私は一度、離婚を経験しています。理由はいくつかありましたが、一番大きかったのは夫の浮気でした。少しずつ笑顔を失い、毎日が苦しくなっていた私に、離婚を決意するきっかけをくれたのは、幼い子どものひと言だったのです。
「ママ、笑って」
夫の浮気がわかってからというもの、私は彼との将来を考えられなくなっていました。夫が帰宅する時間が近づくだけで気持ちが重くなり、家の中でも笑えなくなっていったのです。
そんなある日、子どもが私の顔を見つめながら言いました。
「ママ、怒ってるの?」
「ママ、笑って?」
その言葉を聞いた瞬間、胸が締めつけられました。自分では普通に接しているつもりでしたが、子どもには私のつらさが伝わっていたようです。

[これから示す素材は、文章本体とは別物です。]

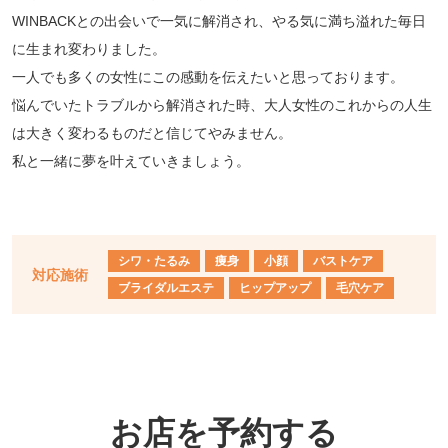
WINBACKとの出会いで一気に解消され、やる気に満ち溢れた毎日
に生まれ変わりました。
一人でも多くの女性にこの感動を伝えたいと思っております。
悩んでいたトラブルから解消された時、大人女性のこれからの人生
は大きく変わるものだと信じてやみません。
私と一緒に夢を叶えていきましょう。
シワ・たるみ
痩身
小顔
バストケア
対応施術
ブライダルエステ
ヒップアップ
毛穴ケア
お店を予約する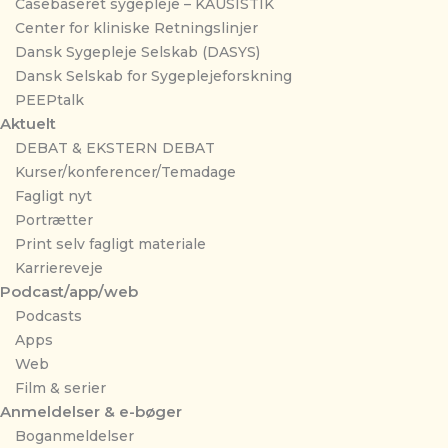
Casebaseret sygepleje – KAUSISTIK
Center for kliniske Retningslinjer
Dansk Sygepleje Selskab (DASYS)
Dansk Selskab for Sygeplejeforskning
PEEPtalk
Aktuelt
DEBAT & EKSTERN DEBAT
Kurser/konferencer/Temadage
Fagligt nyt
Portrætter
Print selv fagligt materiale
Karriereveje
Podcast/app/web
Podcasts
Apps
Web
Film & serier
Anmeldelser & e-bøger
Boganmeldelser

このままではいけない――。そう思った私は、離婚という選択をしました。
不安よりも大きかったもの
当時の私は仕事を辞めており、経済的な不安はもちろんありました。それでも、「子どもの前で笑える自分でありたい」という気持ちのほうが大きかったのです。
シングルマザーとしての生活は決して楽ではありませんでした。仕事と家事、育児に追われる毎日で、自分の時間はほとんどありません。それでも不思議なことに、以前より笑うことが増えていました。
今振り返ると、あのころは大変だった反面、子どもと最も濃い時間を過ごせた時期だったように思います。